The Future of the Stock Market

In recent times, the US stock market has been immensely strong and seems to be

indestructible. This phenomenon has been explained by the increase in technological innovations

and the consequential globalization that has occurred. These factors have presented businesses

with increased opportunities to grow their operations, making them stronger than previous

establishments. What magnifies this success of the economy is its comparisons to the state of the

economy in the past decades. In just the past 25 years, our economy has suffered two recessions:

the dot-com crash and the 2008 recession. Comparing the triggers of those recessions to our

current economy raises substantial questions about the future of the US stock market.
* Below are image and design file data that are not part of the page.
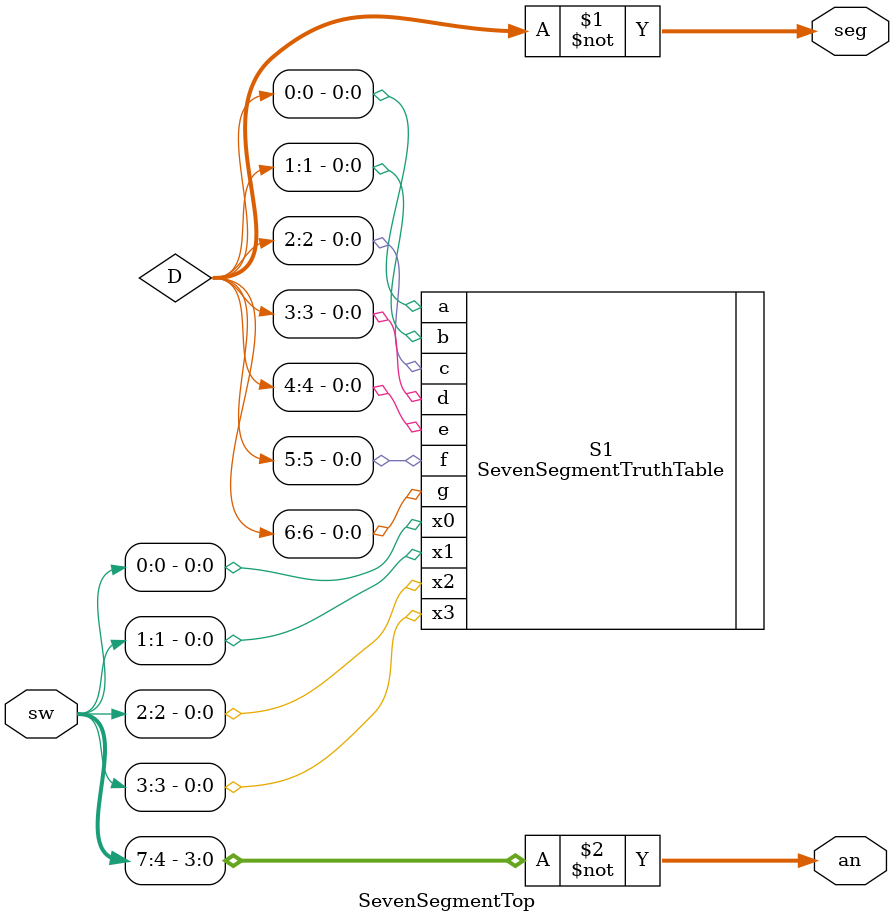
<source format=v>
module SevenSegmentTop(
    output [6:0] seg ,
    output [3:0] an ,
    input [7:0] sw
    );
    
    wire [6:0] D;
    assign seg = ~D;
    assign an = ~sw [7:4];
    SevenSegmentTruthTable S1(
    //SevenSegmentCombinational S1(
    .x3(sw[3]),
    .x2(sw[2]),
    .x1(sw[1]),
    .x0(sw[0]),
    .a(D[0]),
    .b(D[1]),
    .c(D[2]),
    .d(D[3]),
    .e(D[4]),
    .f(D[5]),
    .g(D[6])
    );
endmodule
</source>
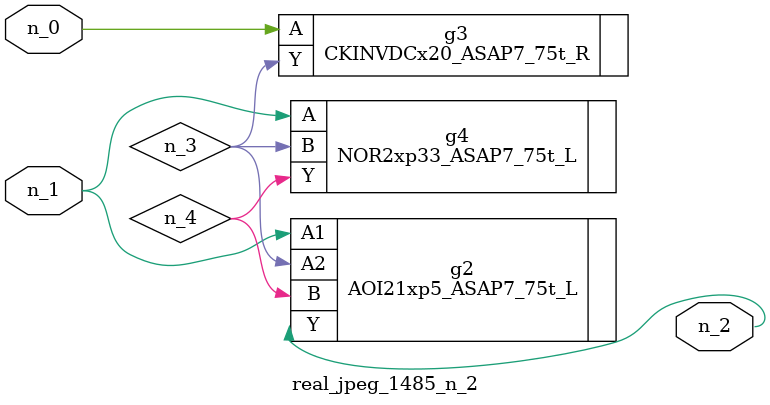
<source format=v>
module real_jpeg_1485_n_2 (n_1, n_0, n_2);

input n_1;
input n_0;

output n_2;

wire n_4;
wire n_3;

CKINVDCx20_ASAP7_75t_R g3 ( 
.A(n_0),
.Y(n_3)
);

AOI21xp5_ASAP7_75t_L g2 ( 
.A1(n_1),
.A2(n_3),
.B(n_4),
.Y(n_2)
);

NOR2xp33_ASAP7_75t_L g4 ( 
.A(n_1),
.B(n_3),
.Y(n_4)
);


endmodule
</source>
The first indicator is the price by earnings, or PE, ratio. This ratio indicates the price that

investors are willing to pay for a stock since it’s an indicator of the earnings one can gain from a

stock. The “normal ratio” is said to be around 15. Whenever the ratio hits 30, double the normal
ratio, the ratio drops. If investors are not willing to pay much for a stock, it results in the

downfall of the economy. Predictably, the only three times the ratio has crossed thirty in

recorded financial history has been around 1929, 2000, and 2008 (Bauman), which coincides

with the Great Depression, dot-com crash, and 2008 recession, respectively. However, the

current PE ratio also exceeds thirty. This presents an area of concern for investors since the

current situation matches those of previous disastrous market crashes.
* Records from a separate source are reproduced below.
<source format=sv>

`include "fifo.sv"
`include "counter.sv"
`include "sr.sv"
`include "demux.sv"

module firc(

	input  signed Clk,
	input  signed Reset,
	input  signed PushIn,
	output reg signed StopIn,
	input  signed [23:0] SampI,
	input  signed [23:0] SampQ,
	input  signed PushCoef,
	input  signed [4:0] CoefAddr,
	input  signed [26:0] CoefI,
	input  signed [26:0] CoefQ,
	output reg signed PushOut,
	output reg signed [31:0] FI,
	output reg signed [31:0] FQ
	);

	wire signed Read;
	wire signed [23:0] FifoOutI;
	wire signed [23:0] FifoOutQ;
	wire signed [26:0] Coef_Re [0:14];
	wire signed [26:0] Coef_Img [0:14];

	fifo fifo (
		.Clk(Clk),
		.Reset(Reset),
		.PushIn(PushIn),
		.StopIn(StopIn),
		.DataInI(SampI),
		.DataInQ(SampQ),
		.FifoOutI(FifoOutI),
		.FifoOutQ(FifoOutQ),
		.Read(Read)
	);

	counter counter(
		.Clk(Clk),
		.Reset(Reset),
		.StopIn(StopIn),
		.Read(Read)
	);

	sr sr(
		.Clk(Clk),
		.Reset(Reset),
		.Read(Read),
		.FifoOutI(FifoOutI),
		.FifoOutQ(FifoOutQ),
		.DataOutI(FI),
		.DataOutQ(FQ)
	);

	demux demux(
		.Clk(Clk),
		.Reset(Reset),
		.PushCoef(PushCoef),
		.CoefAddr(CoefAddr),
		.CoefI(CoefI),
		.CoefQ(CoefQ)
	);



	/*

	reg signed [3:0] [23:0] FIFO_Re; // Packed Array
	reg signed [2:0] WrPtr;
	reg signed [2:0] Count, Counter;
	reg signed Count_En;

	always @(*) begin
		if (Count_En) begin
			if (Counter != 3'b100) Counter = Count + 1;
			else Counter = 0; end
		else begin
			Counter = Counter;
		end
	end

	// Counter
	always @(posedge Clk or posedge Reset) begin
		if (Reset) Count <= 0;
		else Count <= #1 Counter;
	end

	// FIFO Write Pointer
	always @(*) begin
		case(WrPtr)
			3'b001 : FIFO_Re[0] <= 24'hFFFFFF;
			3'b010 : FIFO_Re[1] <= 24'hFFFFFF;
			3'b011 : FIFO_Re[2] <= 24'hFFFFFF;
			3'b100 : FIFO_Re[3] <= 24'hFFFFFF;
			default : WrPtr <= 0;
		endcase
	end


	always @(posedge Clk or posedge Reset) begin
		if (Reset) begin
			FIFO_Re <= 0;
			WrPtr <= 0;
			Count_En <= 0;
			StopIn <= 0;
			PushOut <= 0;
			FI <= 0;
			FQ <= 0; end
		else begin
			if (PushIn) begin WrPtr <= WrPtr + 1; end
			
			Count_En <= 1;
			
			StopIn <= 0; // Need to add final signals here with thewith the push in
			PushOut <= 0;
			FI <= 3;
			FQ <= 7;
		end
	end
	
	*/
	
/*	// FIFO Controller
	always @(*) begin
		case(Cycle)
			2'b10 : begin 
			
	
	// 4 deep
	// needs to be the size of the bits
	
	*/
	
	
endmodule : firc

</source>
This article gave me an introduction to how investors analyze the markets in order to

make educated decisions about their investments. This has provided me with a base of what I

want to achieve this semester- I want to analyze and learn more about the different factors that

analysts look at in order to predict what happens in the stock market. I believe that knowledge of

the markets is an essential skill to have as a financial planner since clients look towards their

planners for investment advice. Additionally, it helps a financial planner gain more insight into

how the products they are recommending to clients will perform long-term.
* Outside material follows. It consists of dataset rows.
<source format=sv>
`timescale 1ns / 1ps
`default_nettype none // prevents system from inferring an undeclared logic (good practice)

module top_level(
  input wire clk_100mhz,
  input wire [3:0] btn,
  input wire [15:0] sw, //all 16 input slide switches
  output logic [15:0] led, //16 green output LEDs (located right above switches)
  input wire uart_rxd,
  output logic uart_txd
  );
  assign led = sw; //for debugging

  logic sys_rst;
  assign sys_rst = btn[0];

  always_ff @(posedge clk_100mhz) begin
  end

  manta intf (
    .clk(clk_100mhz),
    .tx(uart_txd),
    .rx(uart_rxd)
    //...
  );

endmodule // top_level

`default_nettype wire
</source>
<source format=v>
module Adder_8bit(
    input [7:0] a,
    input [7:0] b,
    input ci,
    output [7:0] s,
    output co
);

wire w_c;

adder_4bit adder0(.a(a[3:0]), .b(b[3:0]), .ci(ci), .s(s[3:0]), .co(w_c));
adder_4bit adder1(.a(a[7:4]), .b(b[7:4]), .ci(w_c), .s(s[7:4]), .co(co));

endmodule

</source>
Predicting the performance of the stock market is one of the most valuable skills in the

financial field. Nonetheless, an investor can never fully grasp the skill since the markets are so

volatile. However, analyzing factors like the PE ratio provides a foundation for predictions and

alleviates most of the ambiguity related to investing. This is why I believe analyzing these

factors will be extremely beneficial. My analysis of this article has made me question how

prevalent the knowledge of these factors is- are they taught in colleges or do investors learn them

on the job. Ted Bauman, a renowned financial professional, published this article for the purpose

of marketing his firm. If these factors were well-known, they wouldn’t attract clientele. My

second question stems from this as well- if these factors aren’t common knowledge in the
financial field, where can I learn more about them? Overall, this article has greatly influenced

my perspective on investing and my goals for what I wish to achieve this year.